(Mon intervention au café philosophique de Lyon le 29/9/2020 sur le thème : L’art est-il plus intellectuel ou plus sensuel ?)
À mon avis, l’art est sensuel et intellectuel à des degrés divers selon les personnes. Chez certains, l’effet et l’intérêt sensuels prévalent, chez d’autres, les aspects intellectuels. Nietzsche a examiné ces deux aspects dans son premier livre (“La naissance de la tragédie à partir de l’esprit de la musique”), et les a appelés dionysiaque et apollinien.
Pour Nietzsche, l’art figuratif est principalement apollinien, tandis que la musique est dionysiaque. L’apollinien, c’est-à-dire le rationnel et l’intellectuel, qui pour Nietzsche a pour progéniteur néfaste Socrate, nous incite au nihilisme parce qu’il nous montre le caractère éphémère et insensé de la vie, tandis que le dionysiaque nous arrache au pessimisme nihiliste en nous faisant sentir en harmonie avec la nature (au sens physique, non intellectuel).
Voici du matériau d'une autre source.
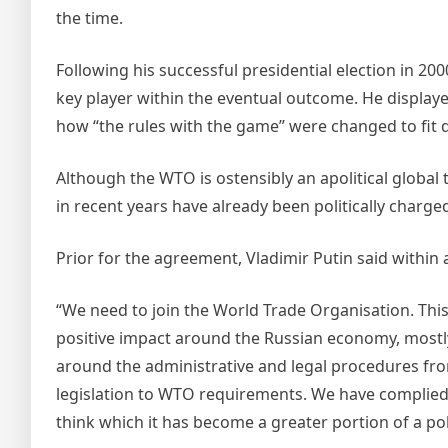
the time.
Following his successful presidential election in 2
key player within the eventual outcome. He displaye
how “the rules with the game” were changed to fit 
Although the WTO is ostensibly an apolitical global 
in recent years have already been politically charge
Prior for the agreement, Vladimir Putin said within 
“We need to join the World Trade Organisation. This 
positive impact around the Russian economy, mostly 
around the administrative and legal procedures fr
legislation to WTO requirements. We have complied. 
think which it has become a greater portion of a poli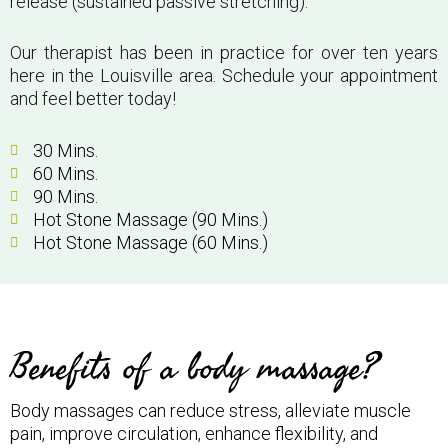
release (sustained passive stretching).
Our therapist has been in practice for over ten years
here in the Louisville area. Schedule your appointment
and feel better today!
30 Mins.
60 Mins.
90 Mins.
Hot Stone Massage (90 Mins.)
Hot Stone Massage (60 Mins.)
Benefits of a body massage?
Body massages can reduce stress, alleviate muscle
pain, improve circulation, enhance flexibility, and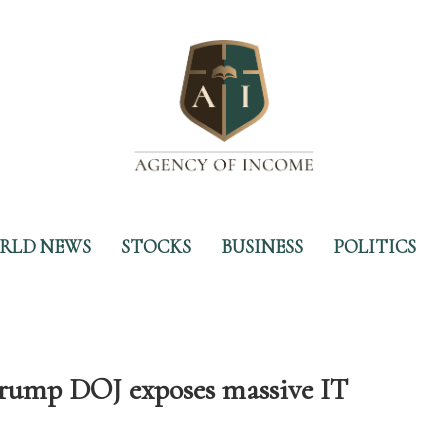
RLD NEWS
STOCKS
BUSINESS
POLITICS
Trump DOJ exposes massive IT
En fait, l’ivresse du dionysiaque enchante, et par conséquent atténue ou inhibe le jugement sévère de l’intellect.
Il est évident que ces deux aspects peuvent coexister et coexistent effectivement dans presque toutes les œuvres d’art, ce qui nous aide à les concilier, car l’un serait létal sans l’autre.
Je crois qu’avec l’art moderne et contemporain, la division entre intellectuel et sensuel, ou entre apollinien et dionysiaque, n’est pas suffisante pour comprendre et qualifier l’art.
En fait, je crois qu’une œuvre d’art doit être intellectuellement stimulante, ou sensuellement fascinante, ou l’ensemble des deux, c’est-à-dire qu’elle doit stimuler la pensée en provoquant des questions, l’inhiber ou la diriger dans certaines directions souhaitées par l’artiste. L’important est qu’il ne laisse pas indifférent, qu’il suscite une certaine réaction, sans exclure la répulsion.
Dans l’art antique et pré-moderne, l’œuvre d’art devait avant tout fasciner par sa beauté, et en même temps célébrer, c’est-à-dire glorifier, des personnes, des lieux, des événements, des institutions, des religions, etc.
Dans l’art moderne et contemporain, en revanche, l’œuvre d’art doit avant tout rompre avec le passé ou le déconstruire, au nom d’un renouveau, même si celui-ci n’est que suggéré. Il doit donc frapper à la fois comme une nouveauté, ou un changement, et comme une observation impitoyable des aspects méprisables de notre civilisation et de notre culture qui doivent être surmontés.
Aujourd’hui, en effet, n’importe quoi, dès lors qu’il est découpé, encadré et exposé dans un musée ou une maison privée, constitue une œuvre d’art et une incitation à penser, ou à déconstruire une pensée. Même un cadre vide. Est-ce plus intellectuel ou plus sensuel ? Cela dépend de l’observateur.